Our Conservation History
American hunters are tied to a proud conservation heritage that began over 100 years ago to protect and manage the nation’s wildlife and waterfowl. That effort ended market hunting, which decimated deer, elk, pronghorn and buffalo herds; as well as bears, turkeys, swans, geese and other once-vast populations.
By the early 1900s, less than 50,000 elk and 500,000 white-tailed deer remained in our country. Today, though, we have about 1 million elk and 34 million whitetails. This amazing turnaround came through legislation and cooperation between hunters, trappers and anglers in conservation organizations.
Congress passed the Pittman-Robertson Federal Aid in Wildlife Restoration Act in 1937, which imposed an 11 percent excise tax on firearms, ammunition and select hunting equipment. This tax wasn’t forced upon hunters. They pushed for it! All money from that excise tax goes straight into wildlife conservation, and cannot be used for other purposes.
Over the past 80 years, hunters and hunting-industry manufacturers have contributed billions to conservation through excise taxes; and individual hunters, trappers and anglers have contributed billions more through license sales.
“That composes the lion’s share of funding at the state level for conservation,” said Becky Humphries, CEO of the National Wild Turkey Federation and former director of the Michigan Department of Natural Resources. “Few state agencies get general tax dollars to help manage wildlife.”
State wildlife agencies use that funding for critical research, population surveys, law enforcement, hunter education, wildlife-disease management, and managing public-land habitats. Without money generated by hunters, trappers and anglers, state agencies would struggle to function.
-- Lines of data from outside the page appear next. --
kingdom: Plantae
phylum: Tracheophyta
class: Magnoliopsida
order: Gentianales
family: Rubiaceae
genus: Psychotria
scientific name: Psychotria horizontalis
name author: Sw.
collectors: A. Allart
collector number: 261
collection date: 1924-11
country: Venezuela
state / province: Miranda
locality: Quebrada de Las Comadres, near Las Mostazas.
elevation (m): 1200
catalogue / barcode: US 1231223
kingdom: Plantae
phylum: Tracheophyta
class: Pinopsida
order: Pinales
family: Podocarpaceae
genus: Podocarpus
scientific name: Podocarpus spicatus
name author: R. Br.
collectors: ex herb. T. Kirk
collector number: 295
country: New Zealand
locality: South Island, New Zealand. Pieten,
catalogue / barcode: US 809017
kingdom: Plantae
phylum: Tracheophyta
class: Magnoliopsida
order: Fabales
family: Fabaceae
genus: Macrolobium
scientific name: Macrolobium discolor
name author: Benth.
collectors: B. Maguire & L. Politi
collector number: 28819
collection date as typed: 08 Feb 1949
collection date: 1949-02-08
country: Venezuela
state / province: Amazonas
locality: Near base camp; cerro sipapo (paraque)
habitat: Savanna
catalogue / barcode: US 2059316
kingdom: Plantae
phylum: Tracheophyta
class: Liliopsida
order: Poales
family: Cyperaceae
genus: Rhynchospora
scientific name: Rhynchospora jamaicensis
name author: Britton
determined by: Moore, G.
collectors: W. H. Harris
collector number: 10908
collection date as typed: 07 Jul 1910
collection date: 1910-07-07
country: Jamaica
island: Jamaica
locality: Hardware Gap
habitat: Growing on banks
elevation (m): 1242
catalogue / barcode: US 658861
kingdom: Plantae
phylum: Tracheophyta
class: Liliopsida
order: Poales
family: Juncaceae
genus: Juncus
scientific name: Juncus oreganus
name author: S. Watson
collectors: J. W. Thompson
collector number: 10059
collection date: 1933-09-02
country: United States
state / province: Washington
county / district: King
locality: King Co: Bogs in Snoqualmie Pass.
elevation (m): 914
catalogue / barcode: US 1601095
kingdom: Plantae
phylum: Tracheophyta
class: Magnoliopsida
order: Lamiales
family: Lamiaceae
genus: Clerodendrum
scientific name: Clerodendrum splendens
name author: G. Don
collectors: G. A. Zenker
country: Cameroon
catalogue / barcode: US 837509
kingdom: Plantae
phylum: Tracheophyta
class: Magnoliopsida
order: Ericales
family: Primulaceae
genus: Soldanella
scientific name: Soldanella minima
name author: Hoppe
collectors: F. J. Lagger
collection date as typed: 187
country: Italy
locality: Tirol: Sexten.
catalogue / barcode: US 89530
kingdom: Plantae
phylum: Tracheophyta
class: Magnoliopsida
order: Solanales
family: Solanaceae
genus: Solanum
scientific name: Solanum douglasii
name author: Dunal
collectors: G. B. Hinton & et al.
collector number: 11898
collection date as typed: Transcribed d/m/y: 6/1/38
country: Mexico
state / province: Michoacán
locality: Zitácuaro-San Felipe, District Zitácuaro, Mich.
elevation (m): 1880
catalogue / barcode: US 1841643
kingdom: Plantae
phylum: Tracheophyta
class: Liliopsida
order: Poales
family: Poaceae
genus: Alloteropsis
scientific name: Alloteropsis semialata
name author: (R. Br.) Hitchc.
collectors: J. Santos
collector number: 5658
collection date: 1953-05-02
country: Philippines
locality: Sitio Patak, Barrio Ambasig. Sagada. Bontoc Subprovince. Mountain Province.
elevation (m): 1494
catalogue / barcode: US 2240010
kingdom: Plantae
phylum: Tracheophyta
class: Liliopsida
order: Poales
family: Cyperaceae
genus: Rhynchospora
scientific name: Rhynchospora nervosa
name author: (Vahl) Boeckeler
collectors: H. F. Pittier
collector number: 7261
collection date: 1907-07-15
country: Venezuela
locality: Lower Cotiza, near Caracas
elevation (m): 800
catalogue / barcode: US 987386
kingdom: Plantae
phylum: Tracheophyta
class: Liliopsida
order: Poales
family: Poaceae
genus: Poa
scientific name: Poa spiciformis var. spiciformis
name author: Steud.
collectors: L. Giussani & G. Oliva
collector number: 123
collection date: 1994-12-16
Current Conservation Initiatives
But that’s not the only way hunters give back to wildlife. Although many animal populations rebounded since the early 1900s, many still face challenges. Disease and habitat losses are chief concerns for the NWTF and other conservation organizations. A current initiative is to recruit new hunters to maintain the nation’s traditions of wildlife stewardship.
“Conservationist have always contributed their time and treasures to this effort through political advocacy, joining conservation organizations, and contributing their dollars to fund projects,” Humphries said.
A current NWTF program, “Save the Habitat, Save the Hunt,” is a 10-year initiative that began in 2012. This effort aims to conserve 4 million acres of habitat, recruit 1.5 million new hunters, and open 500,000 acres to public access.
“We are past the halfway mark, and we’re way ahead of schedule,” Humphries said. “That’s brought about because we have individuals who raise money, mentor hunters and help with land conservation.”
Mentoring the Next Generation
Consider how much joy hunting has brought your life. Wouldn’t it be amazing to give someone else the gift of the outdoors?
“Mentoring is one thing we need people to do the most, and it’s probably one of the most rewarding things we all can do,” Humphries said.
The NWTF offers mentored hunts for those who need help getting started. “Mentors take new hunters and build their confidence so they can go out and hunt without them,” Humphries said.
You don’t need to be an expert hunter to be a mentor. The NWTF provides training so you can effectively teach new bowhunters safe and responsible skills and tactics.
Hunting, after all, is about much more than shooting animals. It enriches lives, teaches us about wildlife, and helps us care more about nature. We get a lot out of hunting, and can give back to the outdoors by helping with conservation projects.
Conservation organizations and local chapters of the NWTF can be found across the country. Many of them do amazing work right in your backyard. Find a project you’re passionate about and jump in. You can also mentor new hunters, pick up trash on public lands, or donate venison to Hunters for the Hungry or other charitable organizations.